Lors d'une interview interrompue par l'irruption de son jeune fils, le premier secrétaire du PS a estimé que les enfants ne devaient pas être "les cobayes d'une expérience qui pourrait être malheureuse".

Faut-il rouvrir les écoles à partir du 11 mai ? "Si j'avais à me poser la question, je chercherais à savoir dans quelles conditions l'école rouvre", a répondu mardi 5 mai sur Cnews le Premier secrétaire du parti socialiste Olivier Faure, en précisant que ses propres enfants n'étaient pas concernés par la reprise car pas prioritaires.

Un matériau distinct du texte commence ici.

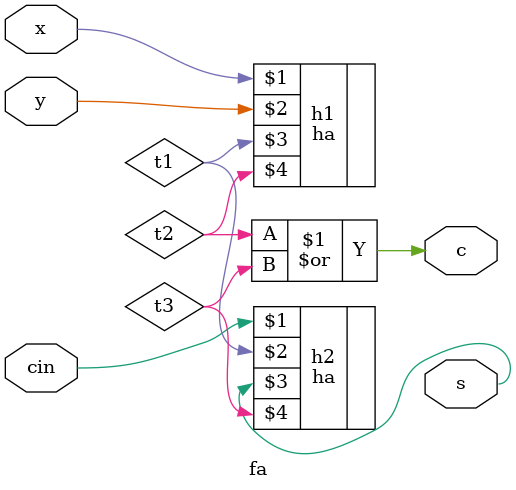
<source format=v>
`timescale 1ns / 1ps


module fa(input x,y,cin, output  s,c);
wire t1,t2,t3;
ha h1(x,y,t1,t2);
ha h2(cin,t1,s,t3);
assign c=t2|t3;
endmodule

</source>
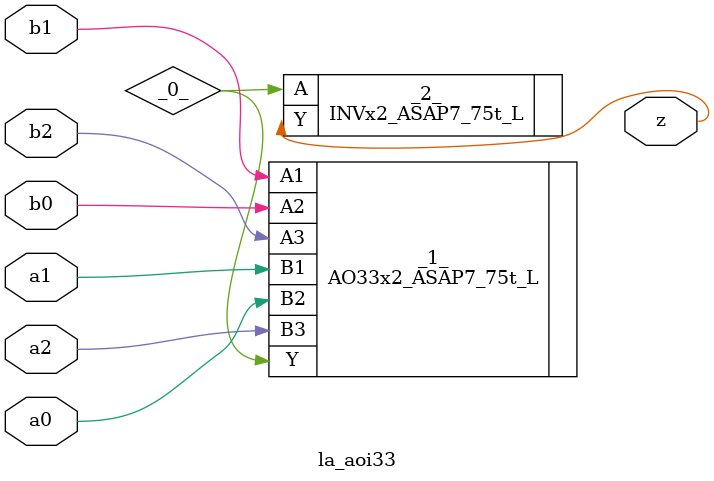
<source format=v>

/* Generated by Yosys 0.44 (git sha1 80ba43d26, g++ 11.4.0-1ubuntu1~22.04 -fPIC -O3) */

(* top =  1  *)
(* src = "inputs/la_aoi33.v:10.1-24.10" *)
module la_aoi33 (
    a0,
    a1,
    a2,
    b0,
    b1,
    b2,
    z
);
  wire _0_;
  (* src = "inputs/la_aoi33.v:13.12-13.14" *)
  input a0;
  wire a0;
  (* src = "inputs/la_aoi33.v:14.12-14.14" *)
  input a1;
  wire a1;
  (* src = "inputs/la_aoi33.v:15.12-15.14" *)
  input a2;
  wire a2;
  (* src = "inputs/la_aoi33.v:16.12-16.14" *)
  input b0;
  wire b0;
  (* src = "inputs/la_aoi33.v:17.12-17.14" *)
  input b1;
  wire b1;
  (* src = "inputs/la_aoi33.v:18.12-18.14" *)
  input b2;
  wire b2;
  (* src = "inputs/la_aoi33.v:19.12-19.13" *)
  output z;
  wire z;
  AO33x2_ASAP7_75t_L _1_ (
      .A1(b1),
      .A2(b0),
      .A3(b2),
      .B1(a1),
      .B2(a0),
      .B3(a2),
      .Y (_0_)
  );
  INVx2_ASAP7_75t_L _2_ (
      .A(_0_),
      .Y(z)
  );
endmodule

</source>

En effet "je ne souhaite pas que mes enfants, ni qu'aucun enfant de France, soient les cobayes d'une expérience qui pourrait être malheureuse", a ajouté le responsable lors de cette interview égayée par l'interruption de son jeune fils encore ensommeillé. Selon lui, "personne en France ne doit se tenir tenu par le pari présidentiel, on ne joue pas la vie des uns et des autres à pile ou face : pile je gagne, face c'est le retour de l'épidémie".

Alors que plus de 300 maires d'Île-de-France ont écrit à Emmanuel Macron pour lui demander de repousser la réouverture des écoles, Olivier Faure a estimé qu"'il faut donner raison à ces maires" puisque "dans les villes très denses comme en Île-de-France vous ne pouvez pas faire comme si le virus avait disparu".

Plus généralement, il s'est dit "évidemment pour la reprise" car "nous ne pouvons pas rester confinés indéfiniment", mais "l'évidence que rapportent les maires, les soignants, les enseignants, est que nous ne sommes pas encore prêts". "Je souhaite que la santé des Français ne soit pas bradée au prix d'une reprise qui serait trop improvisée et impréparée", a-t-il ajouté.

Sur la prolongation de l'état d'urgence sanitaire, le responsable socialiste a mis en garde: "Quand la situation ordinaire devient celle du virus, on ne peut pas prolonger une situation extraordinaire pendant laquelle le gouvernement dirige seul avec un Parlement ramené à la portion congrue."